TASK INSTRUCTIONS: The result should be the full listing copied exactly, with no pictures in it.

-------- COLLECTED DATA --------

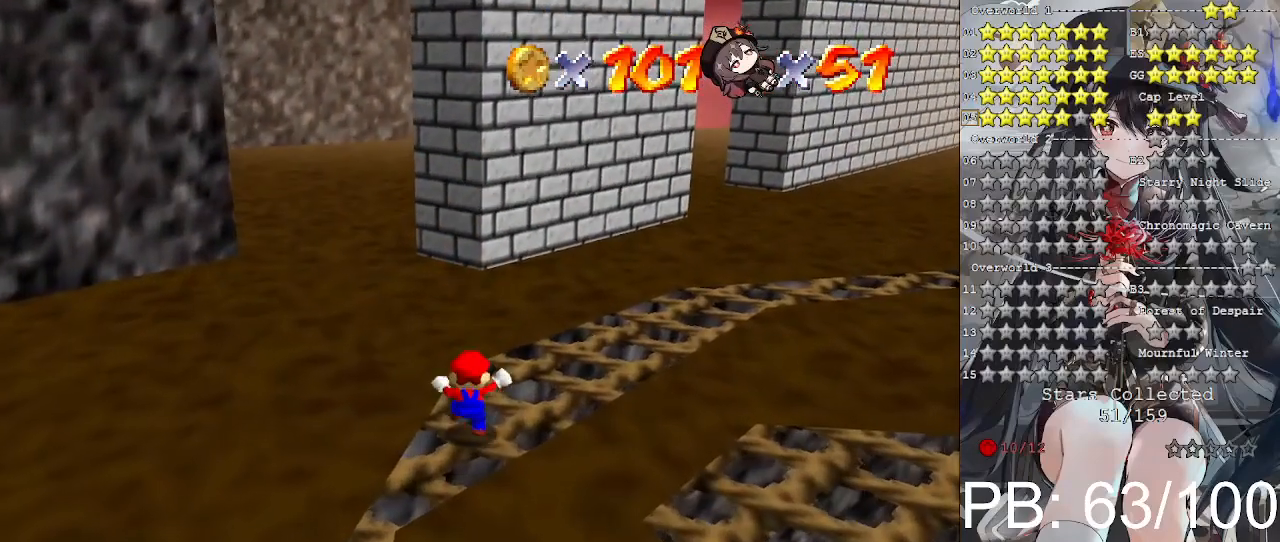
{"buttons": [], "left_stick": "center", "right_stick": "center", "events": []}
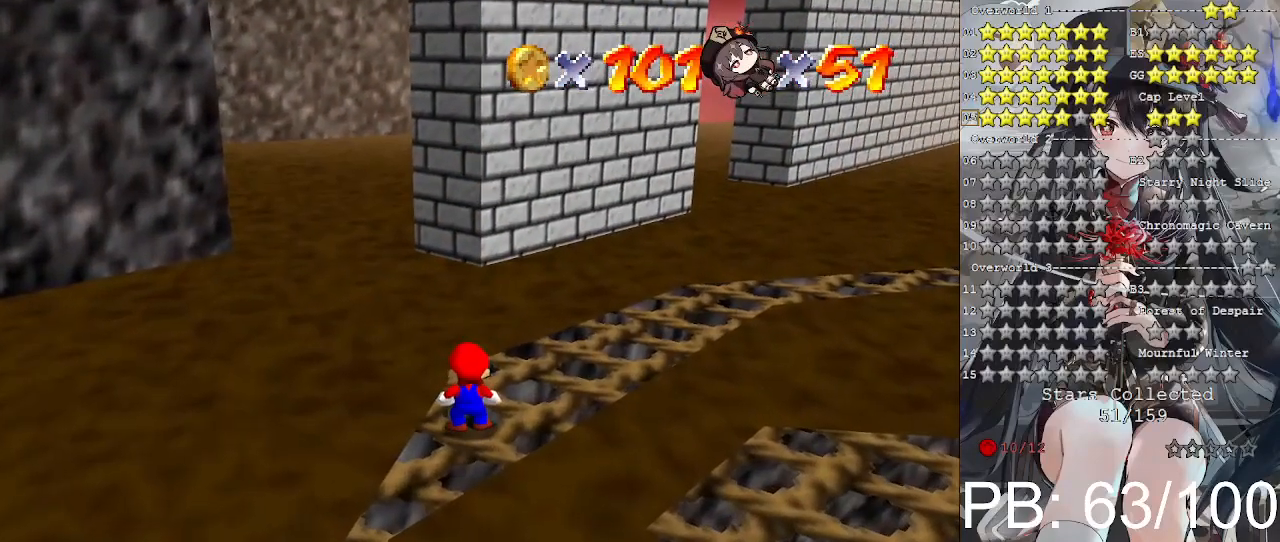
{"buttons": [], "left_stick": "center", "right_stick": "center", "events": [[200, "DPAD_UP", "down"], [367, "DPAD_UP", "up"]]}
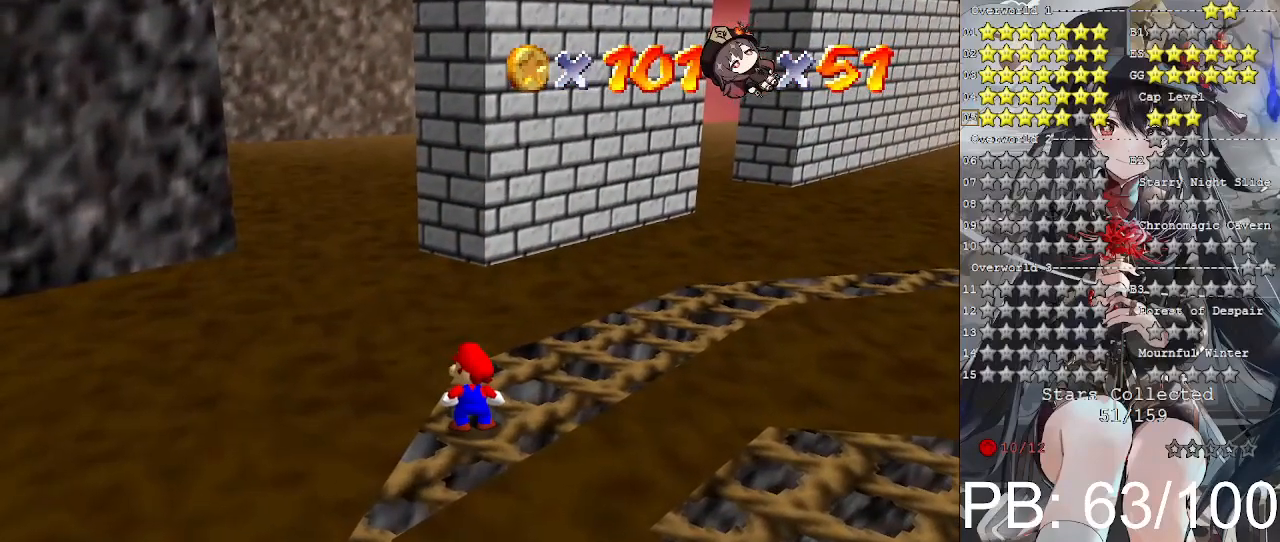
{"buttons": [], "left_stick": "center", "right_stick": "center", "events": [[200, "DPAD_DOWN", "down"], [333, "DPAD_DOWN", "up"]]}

--------

ANSWER SPACE:
{"buttons": [], "left_stick": "center", "right_stick": "center", "events": []}
{"buttons": [], "left_stick": "center", "right_stick": "center", "events": [[200, "DPAD_UP", "down"], [367, "DPAD_UP", "up"]]}
{"buttons": [], "left_stick": "center", "right_stick": "center", "events": [[200, "DPAD_DOWN", "down"], [333, "DPAD_DOWN", "up"]]}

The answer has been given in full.